Participants and Methods:
We analyzed data from 42,625 participants (aged 20-85 years) from the cross-sectional National Health and Nutrition Examination Surveys (NHANES), after combining 10 biennial NHANES datasets from 1999-2018. Using standard methods, we evaluated adherence to a Mediterranean diet (MeDi) and level of leisure time physical activity (LTPA). We measured biological aging by applying the PhenoAge algorithm to blood clinical chemistries and computed PhenoAge advancement as the difference between predicted biological age and chronological age, standardized to have a mean of 0 and a standard deviation of 1. A positive standardized PhenoAge advancement indicates an advanced state of biological aging and increased risk of disease and mortality; a negative PhenoAge advancement indicates delayed biological aging. Self-reported race/ethnicity was categorized as Non-Hispanic White, Non-Hispanic Black, Hispanic, and Other.

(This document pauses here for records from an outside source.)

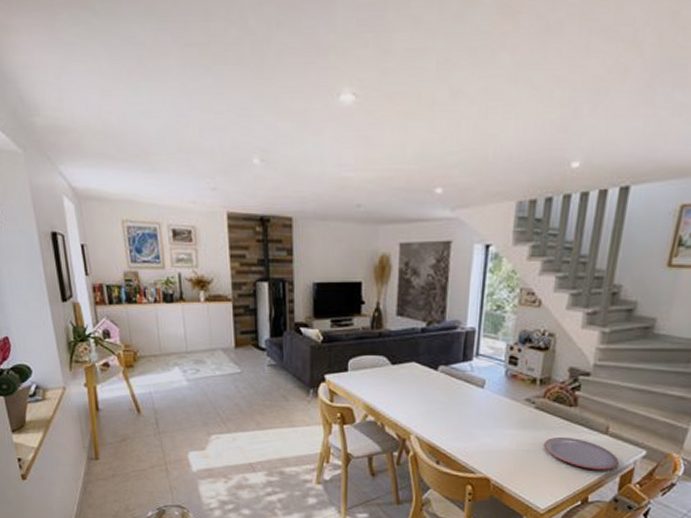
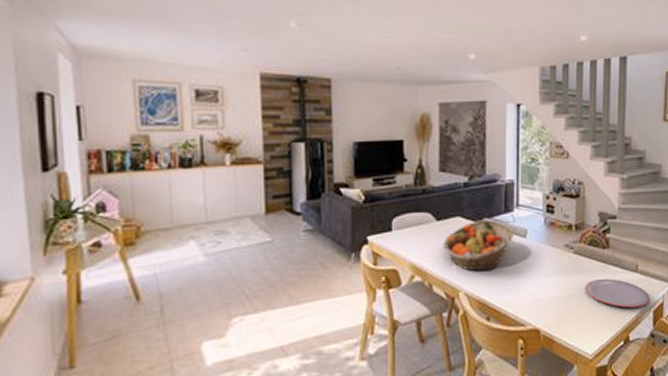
fruit basket: none [397,367,471,418] -> present [443,220,514,272]

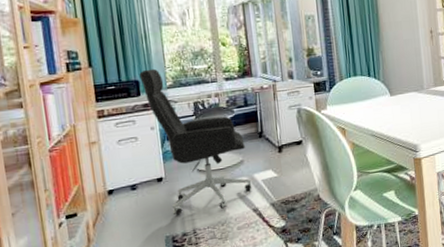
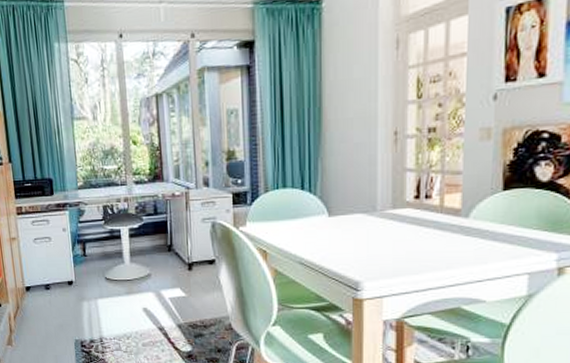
office chair: present [139,68,252,216] -> none [52,167,159,322]

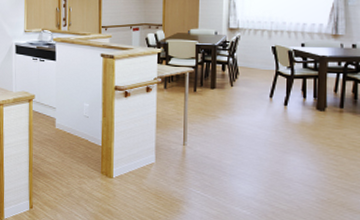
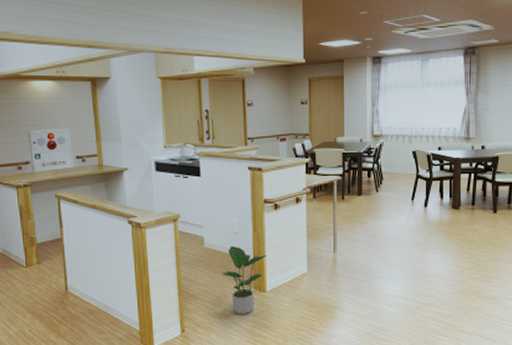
potted plant: none [71,128,115,198] -> present [222,245,267,314]

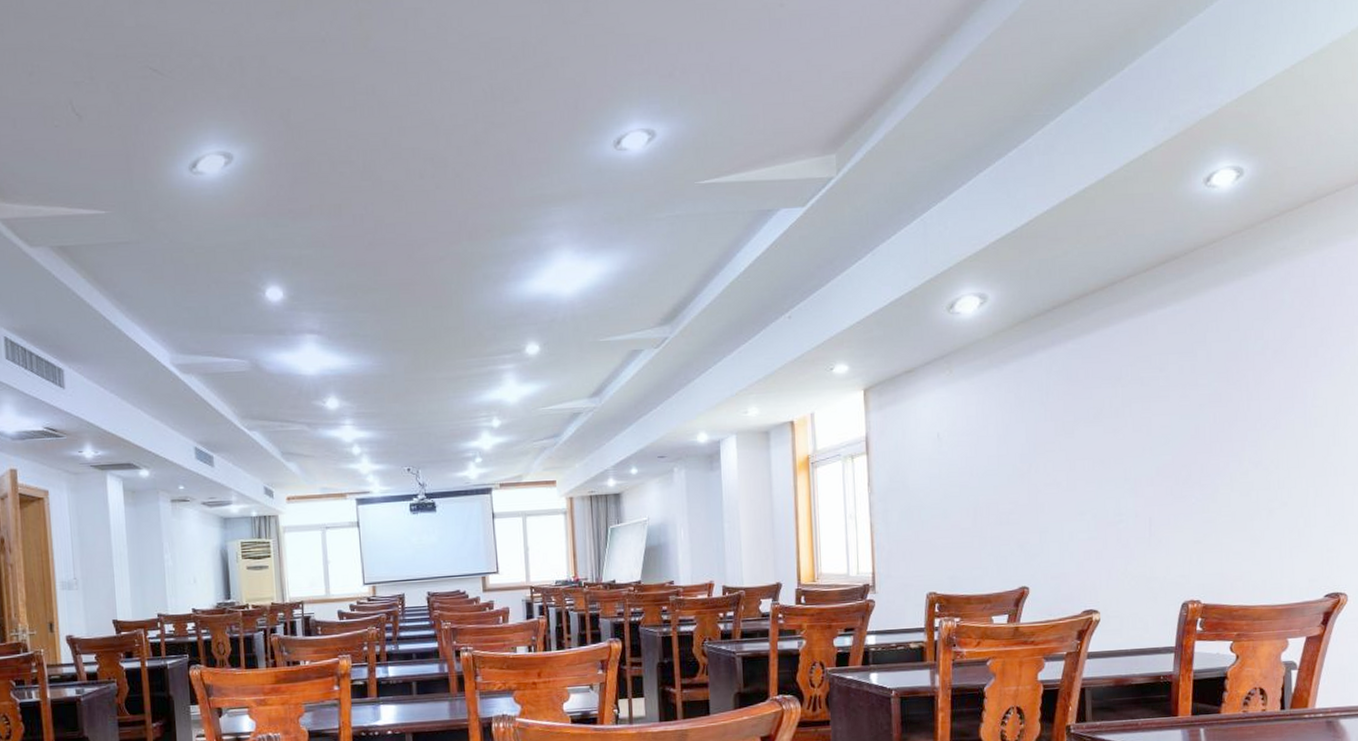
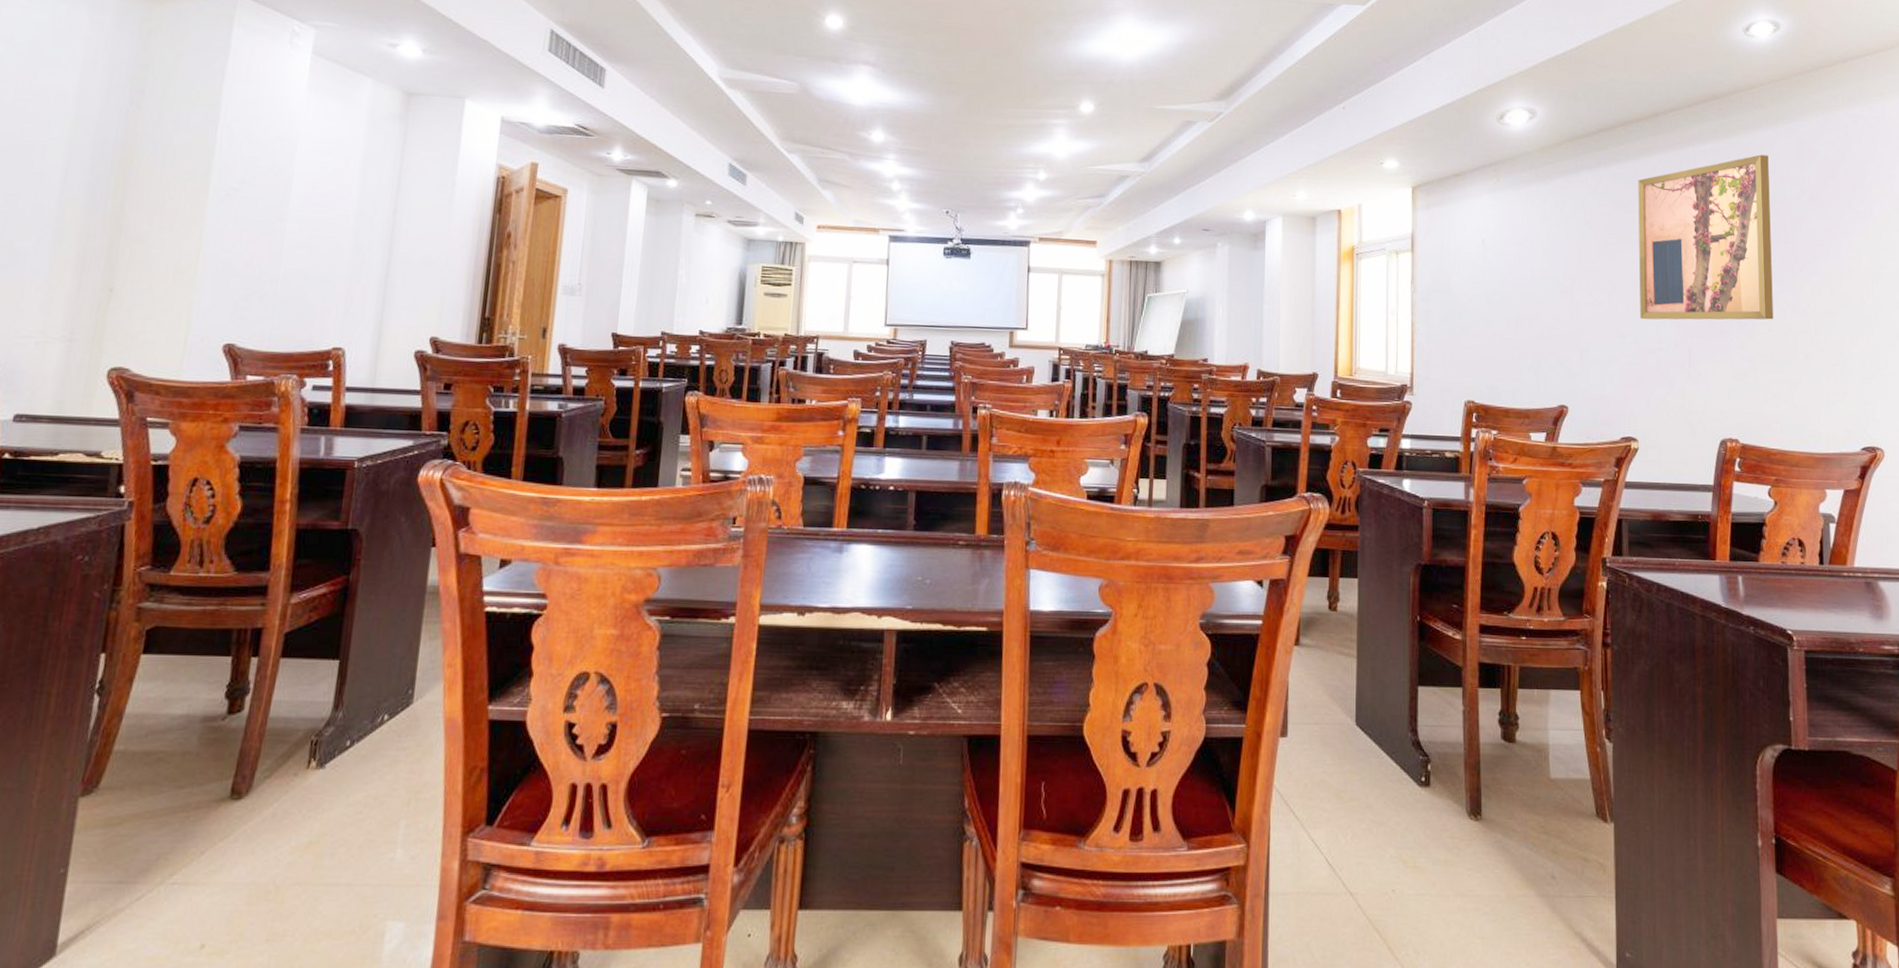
wall art: none [1094,311,1236,495] -> present [1638,154,1774,320]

We performed linear regressions to evaluate the interaction of race/ethnicity with MeDi and LTPA in relation to biological age.
Results:
Adhering to a Mediterranean diet and having higher levels of LTPA were associated with a lower biological age across all races; however, the effect size of both MeDi and LTPA differed across race/ethnicity groups (p for interaction <0.001). For MeDi, White and Other participants showed the strongest protective effect (β = -0.07 SD of biological age [-0.08; -0.06] and -0.12 SD [-0.15; -0.09] respectively for each 1-point increase of MeDi), while Black and Hispanic participants showed the lowest effect size (β = -0.04 SD [-0.05; -0.02] and β = -0.05 SD [-0.06; - 0.04] respectively). For LTPA, White participants showed the strongest protective effect (β = -0.33 SD of biological age [-0.36; -0.29] for some LTPA versus sedentary), while Black and Hispanic participants showed the lowest effect size (β = -0.18 SD [-0.23; -0.13] and β = -0.15 SD [-0.19; - 0.01] respectively). This difference in both MeDi and LTPA was significant after adjusting for age, gender, year, and caloric intake. Comorbidity burden only slightly attenuated the effect sizes. Food intake pattern was also found to differ by race.
Conclusions:
This study found that the association between healthy lifestyle factors and biological aging varies among different race/ethnicity groups. Several potential mechanisms may explain this, including social determinants of health, limitations of the MeDi score in capturing diet diversity, and comorbidity burden. These findings are significant for implementing public health policies that account for differences in lifestyle factors by race. Future work should explore other factors affecting the relationship between race and biological aging and confirm these findings through randomized trials of healthy lifestyle interventions in the general population.